5. Libraries and crates (Rust)

Crate Role
napi, napi-derive Node-API bindings, export JS-callable functions
napi-build build.rs hook for napi-rs
cxx Rust to C++ bridge to Ladybug C++ library; single stack for result path (Arrow only)
(later) cc or cmake Optional: build or link Ladybug from source (lbug-src) inside Rust build

No extra Rust libs needed for Phase 1 (placeholder addon).

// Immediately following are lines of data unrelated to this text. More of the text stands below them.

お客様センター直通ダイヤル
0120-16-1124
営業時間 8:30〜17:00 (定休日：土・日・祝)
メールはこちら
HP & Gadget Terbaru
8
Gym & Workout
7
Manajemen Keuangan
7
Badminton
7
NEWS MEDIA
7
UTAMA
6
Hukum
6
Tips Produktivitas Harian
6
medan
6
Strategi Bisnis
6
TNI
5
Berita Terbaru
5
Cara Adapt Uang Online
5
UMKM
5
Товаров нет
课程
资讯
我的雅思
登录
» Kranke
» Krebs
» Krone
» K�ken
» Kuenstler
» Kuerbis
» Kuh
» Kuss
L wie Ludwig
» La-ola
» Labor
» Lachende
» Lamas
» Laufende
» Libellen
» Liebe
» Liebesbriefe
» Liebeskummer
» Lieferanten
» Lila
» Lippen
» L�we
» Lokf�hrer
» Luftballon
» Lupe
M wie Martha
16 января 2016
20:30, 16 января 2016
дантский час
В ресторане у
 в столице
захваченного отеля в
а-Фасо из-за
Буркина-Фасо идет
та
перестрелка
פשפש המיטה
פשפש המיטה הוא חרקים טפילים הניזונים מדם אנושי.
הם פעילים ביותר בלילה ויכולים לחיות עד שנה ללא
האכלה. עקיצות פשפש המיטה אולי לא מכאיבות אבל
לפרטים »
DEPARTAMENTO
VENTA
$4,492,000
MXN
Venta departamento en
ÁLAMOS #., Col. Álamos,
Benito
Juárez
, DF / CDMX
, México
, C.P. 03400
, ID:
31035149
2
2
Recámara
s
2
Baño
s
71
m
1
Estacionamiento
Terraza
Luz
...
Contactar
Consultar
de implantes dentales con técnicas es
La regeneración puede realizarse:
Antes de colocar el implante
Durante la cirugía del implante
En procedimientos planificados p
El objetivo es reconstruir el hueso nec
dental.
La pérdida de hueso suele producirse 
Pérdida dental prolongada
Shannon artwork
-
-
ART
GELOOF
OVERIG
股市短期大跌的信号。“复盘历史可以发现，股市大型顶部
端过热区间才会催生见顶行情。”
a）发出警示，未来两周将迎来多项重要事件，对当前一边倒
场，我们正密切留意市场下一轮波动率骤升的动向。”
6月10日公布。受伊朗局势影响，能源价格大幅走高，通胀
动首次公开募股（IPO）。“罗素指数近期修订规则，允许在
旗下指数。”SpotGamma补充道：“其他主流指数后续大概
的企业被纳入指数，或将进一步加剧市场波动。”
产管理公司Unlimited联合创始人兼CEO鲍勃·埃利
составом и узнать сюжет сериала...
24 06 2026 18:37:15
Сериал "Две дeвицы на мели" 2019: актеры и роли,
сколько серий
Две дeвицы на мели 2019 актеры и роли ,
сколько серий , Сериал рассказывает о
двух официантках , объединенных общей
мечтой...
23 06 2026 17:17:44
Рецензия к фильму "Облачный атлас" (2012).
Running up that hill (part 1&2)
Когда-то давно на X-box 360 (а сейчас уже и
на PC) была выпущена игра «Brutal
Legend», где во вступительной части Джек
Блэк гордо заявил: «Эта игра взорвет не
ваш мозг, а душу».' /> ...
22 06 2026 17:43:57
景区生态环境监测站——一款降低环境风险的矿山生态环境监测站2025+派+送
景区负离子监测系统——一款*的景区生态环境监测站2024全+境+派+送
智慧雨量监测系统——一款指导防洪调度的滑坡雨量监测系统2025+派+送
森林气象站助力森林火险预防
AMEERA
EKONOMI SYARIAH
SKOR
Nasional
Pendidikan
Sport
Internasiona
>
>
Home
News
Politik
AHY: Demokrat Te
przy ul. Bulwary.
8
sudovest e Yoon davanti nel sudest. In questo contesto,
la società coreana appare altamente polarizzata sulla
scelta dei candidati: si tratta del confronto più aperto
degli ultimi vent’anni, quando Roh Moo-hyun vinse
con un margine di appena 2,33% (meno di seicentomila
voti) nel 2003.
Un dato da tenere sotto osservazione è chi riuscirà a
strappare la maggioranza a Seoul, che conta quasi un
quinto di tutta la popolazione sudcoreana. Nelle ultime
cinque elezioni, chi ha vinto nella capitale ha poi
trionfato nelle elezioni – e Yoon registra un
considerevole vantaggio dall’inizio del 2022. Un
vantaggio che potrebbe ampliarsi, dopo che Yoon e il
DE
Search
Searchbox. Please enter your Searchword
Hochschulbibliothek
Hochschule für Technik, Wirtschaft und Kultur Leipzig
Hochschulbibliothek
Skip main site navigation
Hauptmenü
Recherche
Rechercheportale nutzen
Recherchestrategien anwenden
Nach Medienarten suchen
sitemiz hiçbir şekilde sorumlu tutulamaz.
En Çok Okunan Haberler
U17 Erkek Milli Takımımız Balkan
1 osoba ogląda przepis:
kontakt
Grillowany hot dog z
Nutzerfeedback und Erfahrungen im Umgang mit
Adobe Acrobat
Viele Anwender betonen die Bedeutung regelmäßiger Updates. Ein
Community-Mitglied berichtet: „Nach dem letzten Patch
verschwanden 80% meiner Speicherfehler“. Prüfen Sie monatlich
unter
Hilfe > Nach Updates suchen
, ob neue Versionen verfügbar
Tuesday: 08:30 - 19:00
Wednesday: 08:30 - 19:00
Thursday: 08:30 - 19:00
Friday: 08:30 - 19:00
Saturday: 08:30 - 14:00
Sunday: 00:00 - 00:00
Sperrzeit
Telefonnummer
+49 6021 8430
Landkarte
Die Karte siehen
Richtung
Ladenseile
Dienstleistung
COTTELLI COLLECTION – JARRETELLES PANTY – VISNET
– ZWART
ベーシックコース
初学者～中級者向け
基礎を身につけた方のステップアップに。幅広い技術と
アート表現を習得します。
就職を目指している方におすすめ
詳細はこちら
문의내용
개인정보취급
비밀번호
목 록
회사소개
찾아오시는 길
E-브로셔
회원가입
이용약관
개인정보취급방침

6. Async and streaming (addon behavior)

  • Blocking work (query, get_next_arrow_chunk, init, close) runs off the main thread: use napi spawn_blocking, napi-rs async worker, or Node worker_threads.
  • Streaming: Arrow chunks are produced on a worker or thread pool (get_next_arrow_chunk) and pushed to Node as for-await or ReadableStream; main thread only consumes. See docs/bulk-api-feasibility.md and docs/design-native-bridge.md.

7. Development workflow

  1. One-time: Install Node, Rust, run npm install.
  2. Build addon: npm run build:addon (release) or npm run build:addon:debug.
  3. Load in Node: From tools/rust_api/ or from root with correct path, require the .node binary (or the generated index.js that loads the right binary).
  4. Acceptance: Use specs/*.feature as checklist; wire a BDD runner later if desired.
  5. When you add Ladybug: Put prebuilt lib and headers in third_party/ladybug/ and extend build.rs with LADYBUG_ROOT or LBUG_LIBRARY_DIR and LBUG_INCLUDE_DIR; or use CMake/FetchContent and link the Ladybug target.